Food Access and Health
Post-harvest infrastructure for small farms supplying local markets, mobile markets in rural hunger hotspots, grocery store access, and aggregation systems linking farmers to large-scale institutional buyers. This initiative is specific to Maryland's RHTP application and is not a standard RHTP category name. The investment reflects western Maryland's agricultural economy and food desert geography in Garrett and Allegany counties.
What to Watch
Transformation Fund RFA release
Expected mid-2026This is the competitive solicitation that will determine which organizations can access the larger share of Maryland's RHTP funds. The dual-track structure means Immediate Impact funds may move first and on a separate timeline. Organizations should monitor mdh.transformruralhealth@maryland.gov and the MDH RHTP page for announcement.
Eligible entity scope for FQHCs and CBOs
TBD at solicitationMaryland's framing explicitly names FQHCs, school-based health centers, community-based organizations, and AHECs as program targets — but eligibility language in the actual RFA will determine whether these are the only eligible types or whether other rural providers can apply. Given 0 CAHs, the hospital track is moot; the FQHC and CBO tracks are the primary access points.

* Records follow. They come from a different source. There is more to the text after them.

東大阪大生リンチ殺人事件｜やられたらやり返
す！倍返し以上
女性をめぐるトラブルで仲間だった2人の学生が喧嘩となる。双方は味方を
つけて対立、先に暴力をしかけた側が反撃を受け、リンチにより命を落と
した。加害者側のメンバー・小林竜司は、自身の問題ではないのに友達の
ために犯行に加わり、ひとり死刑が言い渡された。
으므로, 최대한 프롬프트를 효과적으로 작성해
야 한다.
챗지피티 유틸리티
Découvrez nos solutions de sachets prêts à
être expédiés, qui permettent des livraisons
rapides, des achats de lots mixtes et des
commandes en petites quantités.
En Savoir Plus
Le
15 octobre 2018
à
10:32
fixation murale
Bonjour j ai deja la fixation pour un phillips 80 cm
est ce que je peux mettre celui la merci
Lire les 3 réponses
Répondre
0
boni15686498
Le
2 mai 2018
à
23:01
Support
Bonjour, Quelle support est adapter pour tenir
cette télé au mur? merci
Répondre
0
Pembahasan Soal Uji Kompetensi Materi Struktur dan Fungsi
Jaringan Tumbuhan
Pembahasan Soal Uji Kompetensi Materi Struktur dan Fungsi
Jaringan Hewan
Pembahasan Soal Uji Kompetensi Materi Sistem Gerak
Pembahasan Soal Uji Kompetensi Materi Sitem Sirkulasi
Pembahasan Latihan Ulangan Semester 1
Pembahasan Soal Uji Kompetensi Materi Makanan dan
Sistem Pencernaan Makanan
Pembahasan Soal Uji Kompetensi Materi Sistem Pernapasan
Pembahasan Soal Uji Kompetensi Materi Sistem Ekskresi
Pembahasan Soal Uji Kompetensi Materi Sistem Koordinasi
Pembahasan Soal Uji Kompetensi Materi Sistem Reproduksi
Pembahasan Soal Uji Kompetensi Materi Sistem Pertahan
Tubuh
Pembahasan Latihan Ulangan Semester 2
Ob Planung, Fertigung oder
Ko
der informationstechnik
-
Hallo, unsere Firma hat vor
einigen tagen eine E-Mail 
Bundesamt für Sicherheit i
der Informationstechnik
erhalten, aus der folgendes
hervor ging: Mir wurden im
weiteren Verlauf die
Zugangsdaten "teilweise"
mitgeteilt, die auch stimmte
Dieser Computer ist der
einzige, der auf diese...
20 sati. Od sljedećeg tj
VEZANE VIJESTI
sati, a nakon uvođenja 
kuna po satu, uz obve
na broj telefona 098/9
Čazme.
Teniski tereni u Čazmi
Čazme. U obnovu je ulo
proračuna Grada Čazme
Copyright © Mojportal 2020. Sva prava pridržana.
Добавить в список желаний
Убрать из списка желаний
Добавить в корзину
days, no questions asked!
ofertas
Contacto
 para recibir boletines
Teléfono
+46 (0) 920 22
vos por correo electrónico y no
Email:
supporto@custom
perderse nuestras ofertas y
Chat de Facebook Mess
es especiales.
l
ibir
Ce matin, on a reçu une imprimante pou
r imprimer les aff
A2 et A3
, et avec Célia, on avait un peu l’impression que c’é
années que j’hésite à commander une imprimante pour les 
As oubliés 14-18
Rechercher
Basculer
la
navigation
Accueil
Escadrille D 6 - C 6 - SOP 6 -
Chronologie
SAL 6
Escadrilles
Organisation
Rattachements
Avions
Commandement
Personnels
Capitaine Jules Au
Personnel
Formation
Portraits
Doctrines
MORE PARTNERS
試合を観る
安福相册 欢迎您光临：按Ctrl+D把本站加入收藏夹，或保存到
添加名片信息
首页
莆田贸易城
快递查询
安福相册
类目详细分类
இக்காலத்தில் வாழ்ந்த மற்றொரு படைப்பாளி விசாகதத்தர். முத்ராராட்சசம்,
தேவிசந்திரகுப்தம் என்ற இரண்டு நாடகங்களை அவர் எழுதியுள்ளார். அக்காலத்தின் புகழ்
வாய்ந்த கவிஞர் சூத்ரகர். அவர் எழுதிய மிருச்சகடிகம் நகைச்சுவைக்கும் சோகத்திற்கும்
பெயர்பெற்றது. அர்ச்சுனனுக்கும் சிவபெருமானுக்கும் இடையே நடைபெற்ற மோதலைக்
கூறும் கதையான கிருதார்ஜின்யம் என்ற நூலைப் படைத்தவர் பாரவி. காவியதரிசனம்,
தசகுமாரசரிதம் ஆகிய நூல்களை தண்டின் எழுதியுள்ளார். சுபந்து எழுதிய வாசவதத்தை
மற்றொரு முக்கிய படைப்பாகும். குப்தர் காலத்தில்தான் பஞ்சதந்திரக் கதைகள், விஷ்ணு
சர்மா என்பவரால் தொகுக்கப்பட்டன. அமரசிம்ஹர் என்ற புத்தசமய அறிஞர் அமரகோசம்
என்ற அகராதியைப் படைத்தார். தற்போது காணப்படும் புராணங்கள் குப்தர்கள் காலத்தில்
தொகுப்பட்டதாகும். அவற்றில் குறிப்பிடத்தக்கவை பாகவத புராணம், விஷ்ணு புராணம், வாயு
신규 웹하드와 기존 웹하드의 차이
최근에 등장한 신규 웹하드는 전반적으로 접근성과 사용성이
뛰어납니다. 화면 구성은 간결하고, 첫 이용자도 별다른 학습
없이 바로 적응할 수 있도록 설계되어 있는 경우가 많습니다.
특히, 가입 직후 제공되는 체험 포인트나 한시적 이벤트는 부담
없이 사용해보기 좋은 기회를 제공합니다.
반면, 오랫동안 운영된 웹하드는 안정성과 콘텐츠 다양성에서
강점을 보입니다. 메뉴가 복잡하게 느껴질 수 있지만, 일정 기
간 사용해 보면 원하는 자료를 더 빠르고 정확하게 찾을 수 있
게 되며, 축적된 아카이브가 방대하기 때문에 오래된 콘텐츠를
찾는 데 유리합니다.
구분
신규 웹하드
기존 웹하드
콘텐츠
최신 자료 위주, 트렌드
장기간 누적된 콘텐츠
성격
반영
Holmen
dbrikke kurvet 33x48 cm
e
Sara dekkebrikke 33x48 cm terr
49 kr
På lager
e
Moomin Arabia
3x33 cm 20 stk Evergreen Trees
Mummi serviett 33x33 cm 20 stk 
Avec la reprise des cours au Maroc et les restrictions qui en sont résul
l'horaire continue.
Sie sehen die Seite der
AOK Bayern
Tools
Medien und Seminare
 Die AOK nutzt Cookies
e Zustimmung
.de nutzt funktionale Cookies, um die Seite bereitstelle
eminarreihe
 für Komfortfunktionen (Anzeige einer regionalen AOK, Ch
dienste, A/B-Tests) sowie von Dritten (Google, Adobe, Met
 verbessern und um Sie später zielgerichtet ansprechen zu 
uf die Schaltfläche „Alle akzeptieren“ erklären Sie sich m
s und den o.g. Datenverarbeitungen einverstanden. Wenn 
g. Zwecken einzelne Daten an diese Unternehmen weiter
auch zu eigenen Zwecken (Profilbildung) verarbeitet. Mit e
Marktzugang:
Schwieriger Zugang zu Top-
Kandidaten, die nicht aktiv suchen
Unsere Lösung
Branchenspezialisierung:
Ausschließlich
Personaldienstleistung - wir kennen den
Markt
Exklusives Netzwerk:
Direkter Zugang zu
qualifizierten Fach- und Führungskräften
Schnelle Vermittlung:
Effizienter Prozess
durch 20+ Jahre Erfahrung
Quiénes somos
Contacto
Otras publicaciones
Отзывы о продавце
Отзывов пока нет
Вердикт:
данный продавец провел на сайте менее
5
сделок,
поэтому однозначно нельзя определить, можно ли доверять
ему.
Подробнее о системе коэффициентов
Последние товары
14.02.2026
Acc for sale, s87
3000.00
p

Food Access initiative solicitation mechanism
TBDThe food access and health initiative is unusual. It is unclear whether this will be a separate RFA targeting farms and food-system organizations or bundled into the general Transformation Fund solicitation. Agricultural co-ops, local health departments, and food banks should monitor closely.
Rural Health Transformation Committee composition and influence
Q2 2026The committee is accepting volunteer applications from rural Maryland organizations. Active participation will provide advance signal on implementation priorities and solicitation timing. Contact: mdh.transformruralhealth@maryland.gov.
No federally recognized tribes, no CAHs
Structural gapMaryland's 0 CAH / 0 federally recognized tribe profile means two standard RHTP eligible-entity categories are absent from the state's landscape. State-recognized tribes (Piscataway-Conoy, Piscataway Indian Nation, Accohannock) may be eligible as CBOs under the general solicitation, but this is not confirmed. Organizations serving these communities should engage MDH directly for clarity on eligibility.